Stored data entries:
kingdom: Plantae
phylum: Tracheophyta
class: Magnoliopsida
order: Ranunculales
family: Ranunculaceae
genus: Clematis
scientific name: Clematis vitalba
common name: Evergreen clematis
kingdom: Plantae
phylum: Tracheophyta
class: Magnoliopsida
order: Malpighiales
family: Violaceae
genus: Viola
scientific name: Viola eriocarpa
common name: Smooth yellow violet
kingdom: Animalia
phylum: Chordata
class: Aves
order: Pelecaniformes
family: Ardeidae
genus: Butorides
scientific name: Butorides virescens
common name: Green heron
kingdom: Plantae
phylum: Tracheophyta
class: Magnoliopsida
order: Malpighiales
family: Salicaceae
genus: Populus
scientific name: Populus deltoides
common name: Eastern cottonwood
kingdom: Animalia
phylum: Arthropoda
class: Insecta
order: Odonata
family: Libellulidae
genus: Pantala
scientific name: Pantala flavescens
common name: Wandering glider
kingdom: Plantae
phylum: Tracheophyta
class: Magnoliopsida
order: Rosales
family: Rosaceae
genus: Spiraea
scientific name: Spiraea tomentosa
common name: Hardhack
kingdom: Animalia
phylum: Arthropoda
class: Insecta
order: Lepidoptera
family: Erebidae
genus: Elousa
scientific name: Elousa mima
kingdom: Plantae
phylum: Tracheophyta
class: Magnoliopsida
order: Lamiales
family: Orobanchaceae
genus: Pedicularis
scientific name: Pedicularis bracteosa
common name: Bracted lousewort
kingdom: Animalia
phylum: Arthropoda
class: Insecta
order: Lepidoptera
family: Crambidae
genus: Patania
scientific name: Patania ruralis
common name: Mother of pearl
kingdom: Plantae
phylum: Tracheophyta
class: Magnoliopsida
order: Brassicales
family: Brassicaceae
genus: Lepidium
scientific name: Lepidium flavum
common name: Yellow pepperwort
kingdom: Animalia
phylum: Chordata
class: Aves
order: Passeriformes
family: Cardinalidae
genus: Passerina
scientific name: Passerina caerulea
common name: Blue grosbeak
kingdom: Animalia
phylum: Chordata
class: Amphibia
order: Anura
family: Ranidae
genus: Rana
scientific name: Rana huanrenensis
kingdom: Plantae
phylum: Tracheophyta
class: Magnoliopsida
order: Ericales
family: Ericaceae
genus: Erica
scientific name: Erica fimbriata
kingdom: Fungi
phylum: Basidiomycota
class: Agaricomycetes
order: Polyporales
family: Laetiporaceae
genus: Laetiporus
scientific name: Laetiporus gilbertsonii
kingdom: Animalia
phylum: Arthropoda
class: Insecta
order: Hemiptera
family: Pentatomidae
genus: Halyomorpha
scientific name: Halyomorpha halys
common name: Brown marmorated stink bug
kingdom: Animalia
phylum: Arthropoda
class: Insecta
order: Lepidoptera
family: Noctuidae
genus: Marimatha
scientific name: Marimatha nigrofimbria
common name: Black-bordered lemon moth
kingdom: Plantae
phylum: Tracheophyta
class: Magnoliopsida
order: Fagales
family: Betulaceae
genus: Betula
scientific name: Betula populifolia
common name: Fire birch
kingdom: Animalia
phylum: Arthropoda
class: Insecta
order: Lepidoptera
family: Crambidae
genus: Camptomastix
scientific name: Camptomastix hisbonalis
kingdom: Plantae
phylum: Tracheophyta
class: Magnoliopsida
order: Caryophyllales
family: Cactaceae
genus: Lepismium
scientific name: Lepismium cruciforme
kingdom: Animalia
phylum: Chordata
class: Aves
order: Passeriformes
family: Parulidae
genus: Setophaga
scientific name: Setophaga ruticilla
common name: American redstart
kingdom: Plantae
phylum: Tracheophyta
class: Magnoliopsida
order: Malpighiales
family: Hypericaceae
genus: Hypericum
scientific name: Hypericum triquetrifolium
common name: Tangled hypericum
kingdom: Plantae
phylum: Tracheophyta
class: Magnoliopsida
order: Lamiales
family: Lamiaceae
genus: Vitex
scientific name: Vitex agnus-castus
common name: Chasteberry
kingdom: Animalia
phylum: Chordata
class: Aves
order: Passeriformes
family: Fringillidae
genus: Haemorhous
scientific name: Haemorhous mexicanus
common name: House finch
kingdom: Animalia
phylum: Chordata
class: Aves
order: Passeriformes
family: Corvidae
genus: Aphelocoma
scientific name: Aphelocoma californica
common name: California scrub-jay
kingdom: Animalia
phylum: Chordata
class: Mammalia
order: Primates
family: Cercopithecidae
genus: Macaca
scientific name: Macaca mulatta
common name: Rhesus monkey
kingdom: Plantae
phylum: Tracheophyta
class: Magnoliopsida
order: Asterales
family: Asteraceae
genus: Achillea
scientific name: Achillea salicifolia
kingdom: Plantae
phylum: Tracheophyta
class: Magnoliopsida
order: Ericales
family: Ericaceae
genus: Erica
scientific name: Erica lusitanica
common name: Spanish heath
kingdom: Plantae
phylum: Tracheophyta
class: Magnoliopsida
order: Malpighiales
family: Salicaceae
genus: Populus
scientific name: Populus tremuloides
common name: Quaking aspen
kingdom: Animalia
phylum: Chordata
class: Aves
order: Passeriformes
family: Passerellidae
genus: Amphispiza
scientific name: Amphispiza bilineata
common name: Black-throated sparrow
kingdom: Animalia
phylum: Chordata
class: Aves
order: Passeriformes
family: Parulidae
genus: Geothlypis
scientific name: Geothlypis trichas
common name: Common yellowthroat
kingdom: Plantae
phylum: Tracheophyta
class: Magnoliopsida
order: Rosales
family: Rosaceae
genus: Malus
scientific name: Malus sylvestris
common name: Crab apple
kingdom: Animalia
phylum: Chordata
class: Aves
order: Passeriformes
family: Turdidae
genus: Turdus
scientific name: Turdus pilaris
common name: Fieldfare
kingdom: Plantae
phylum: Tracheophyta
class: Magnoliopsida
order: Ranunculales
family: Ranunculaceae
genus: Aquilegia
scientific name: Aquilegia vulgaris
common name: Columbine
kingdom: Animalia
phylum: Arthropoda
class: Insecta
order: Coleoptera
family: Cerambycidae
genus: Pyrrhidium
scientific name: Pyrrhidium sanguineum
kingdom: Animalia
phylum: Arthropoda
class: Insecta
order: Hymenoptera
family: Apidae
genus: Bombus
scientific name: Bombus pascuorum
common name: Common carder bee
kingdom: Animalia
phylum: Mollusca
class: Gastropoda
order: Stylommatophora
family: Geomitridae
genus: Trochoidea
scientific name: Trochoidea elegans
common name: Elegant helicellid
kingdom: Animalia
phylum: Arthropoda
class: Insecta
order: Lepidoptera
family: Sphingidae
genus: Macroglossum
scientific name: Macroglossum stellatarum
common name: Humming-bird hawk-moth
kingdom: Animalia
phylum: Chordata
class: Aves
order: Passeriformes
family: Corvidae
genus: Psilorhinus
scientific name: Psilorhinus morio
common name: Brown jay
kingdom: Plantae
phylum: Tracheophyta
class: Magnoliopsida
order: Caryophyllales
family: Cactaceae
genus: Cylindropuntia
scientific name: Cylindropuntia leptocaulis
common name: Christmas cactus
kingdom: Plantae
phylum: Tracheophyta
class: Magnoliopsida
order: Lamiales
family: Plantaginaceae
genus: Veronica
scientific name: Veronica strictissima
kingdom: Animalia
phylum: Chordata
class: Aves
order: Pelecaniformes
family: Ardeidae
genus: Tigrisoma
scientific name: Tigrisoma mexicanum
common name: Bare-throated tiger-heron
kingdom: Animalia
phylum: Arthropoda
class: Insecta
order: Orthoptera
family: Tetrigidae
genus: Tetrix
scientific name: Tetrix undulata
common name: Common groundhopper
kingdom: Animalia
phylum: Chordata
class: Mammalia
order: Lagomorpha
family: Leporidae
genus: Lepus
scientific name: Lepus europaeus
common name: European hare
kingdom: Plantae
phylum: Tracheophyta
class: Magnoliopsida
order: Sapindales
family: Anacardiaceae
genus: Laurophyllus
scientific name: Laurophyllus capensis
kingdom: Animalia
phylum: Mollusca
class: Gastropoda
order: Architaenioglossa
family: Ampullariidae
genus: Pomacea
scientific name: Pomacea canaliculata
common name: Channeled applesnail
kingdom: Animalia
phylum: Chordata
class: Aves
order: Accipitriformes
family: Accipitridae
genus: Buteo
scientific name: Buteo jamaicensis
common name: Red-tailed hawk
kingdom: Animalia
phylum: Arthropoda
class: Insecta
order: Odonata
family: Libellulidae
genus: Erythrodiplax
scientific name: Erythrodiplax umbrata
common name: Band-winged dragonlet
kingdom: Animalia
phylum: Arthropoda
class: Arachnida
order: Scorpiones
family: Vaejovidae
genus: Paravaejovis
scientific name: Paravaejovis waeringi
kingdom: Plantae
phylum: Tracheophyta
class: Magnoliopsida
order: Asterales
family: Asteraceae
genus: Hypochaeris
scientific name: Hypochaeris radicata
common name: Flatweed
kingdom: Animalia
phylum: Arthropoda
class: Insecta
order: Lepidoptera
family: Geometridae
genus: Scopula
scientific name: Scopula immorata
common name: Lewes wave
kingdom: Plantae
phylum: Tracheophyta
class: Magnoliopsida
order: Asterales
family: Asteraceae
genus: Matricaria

[What needs to be done]
Render the stretch of the listing from the line that contains "common name: Green heron" through the line that contains "genus: Rana" as a two-column CSV with the headers field and value, one row per line. Put each field and each value in double quotes, with any line breaks replaced by spaces.

[Expected answer]
field,value
"common name:","Green heron"
"kingdom:","Plantae"
"phylum:","Tracheophyta"
"class:","Magnoliopsida"
"order:","Malpighiales"
"family:","Salicaceae"
"genus:","Populus"
"scientific name:","Populus deltoides"
"common name:","Eastern cottonwood"
"kingdom:","Animalia"
"phylum:","Arthropoda"
"class:","Insecta"
"order:","Odonata"
"family:","Libellulidae"
"genus:","Pantala"
"scientific name:","Pantala flavescens"
"common name:","Wandering glider"
"kingdom:","Plantae"
"phylum:","Tracheophyta"
"class:","Magnoliopsida"
"order:","Rosales"
"family:","Rosaceae"
"genus:","Spiraea"
"scientific name:","Spiraea tomentosa"
"common name:","Hardhack"
"kingdom:","Animalia"
"phylum:","Arthropoda"
"class:","Insecta"
"order:","Lepidoptera"
"family:","Erebidae"
"genus:","Elousa"
"scientific name:","Elousa mima"
"kingdom:","Plantae"
"phylum:","Tracheophyta"
"class:","Magnoliopsida"
"order:","Lamiales"
"family:","Orobanchaceae"
"genus:","Pedicularis"
"scientific name:","Pedicularis bracteosa"
"common name:","Bracted lousewort"
"kingdom:","Animalia"
"phylum:","Arthropoda"
"class:","Insecta"
"order:","Lepidoptera"
"family:","Crambidae"
"genus:","Patania"
"scientific name:","Patania ruralis"
"common name:","Mother of pearl"
"kingdom:","Plantae"
"phylum:","Tracheophyta"
"class:","Magnoliopsida"
"order:","Brassicales"
"family:","Brassicaceae"
"genus:","Lepidium"
"scientific name:","Lepidium flavum"
"common name:","Yellow pepperwort"
"kingdom:","Animalia"
"phylum:","Chordata"
"class:","Aves"
"order:","Passeriformes"
"family:","Cardinalidae"
"genus:","Passerina"
"scientific name:","Passerina caerulea"
"common name:","Blue grosbeak"
"kingdom:","Animalia"
"phylum:","Chordata"
"class:","Amphibia"
"order:","Anura"
"family:","Ranidae"
"genus:","Rana"